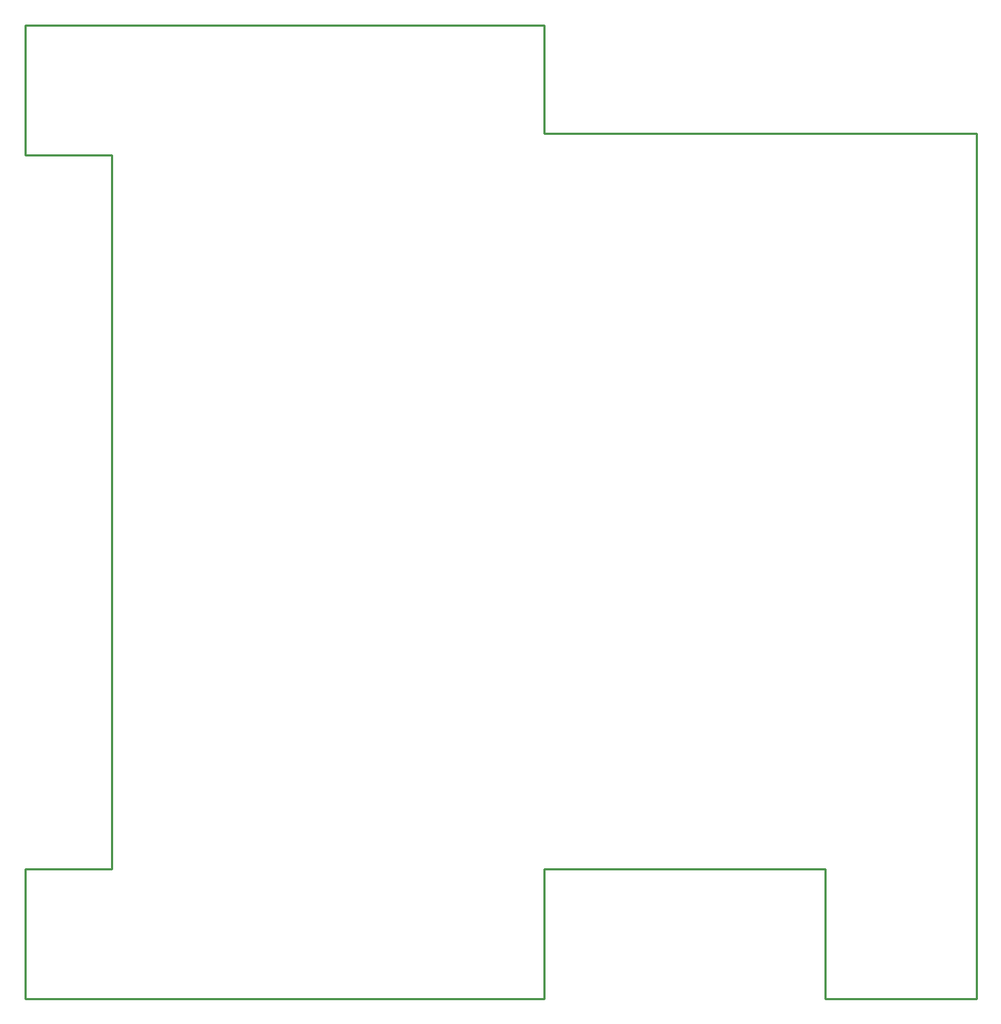
<source format=gko>
G04 Layer: BoardOutlineLayer*
G04 EasyEDA v6.5.29, 2023-07-16 15:11:24*
G04 99f5339e4df7426c99419d12bbbac394,5a6b42c53f6a479593ecc07194224c93,10*
G04 Gerber Generator version 0.2*
G04 Scale: 100 percent, Rotated: No, Reflected: No *
G04 Dimensions in millimeters *
G04 leading zeros omitted , absolute positions ,4 integer and 5 decimal *
%FSLAX45Y45*%
%MOMM*%

%ADD10C,0.2540*%
D10*
X0Y508000D02*
G01*
X6096000Y508000D01*
X6096000Y2032000D01*
X9398000Y2032000D01*
X9398000Y508000D01*
X11176000Y508000D01*
X11176000Y10668000D01*
X6096000Y10668000D01*
X6096000Y10668000D01*
X6096000Y11938000D01*
X0Y11938000D01*
X0Y10414000D01*
X1016000Y10414000D01*
X1016000Y2032000D01*
X0Y2032000D01*
X0Y508000D01*

%LPD*%
M02*

</source>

——

THE TASK ▸ The range begins at the line containing "X11176000Y508000D01*" and ends at the last line of the entries; reproduce it exactly.

TASK ANSWER ▸
X11176000Y508000D01*
X11176000Y10668000D01*
X6096000Y10668000D01*
X6096000Y10668000D01*
X6096000Y11938000D01*
X0Y11938000D01*
X0Y10414000D01*
X1016000Y10414000D01*
X1016000Y2032000D01*
X0Y2032000D01*
X0Y508000D01*

%LPD*%
M02*

</source>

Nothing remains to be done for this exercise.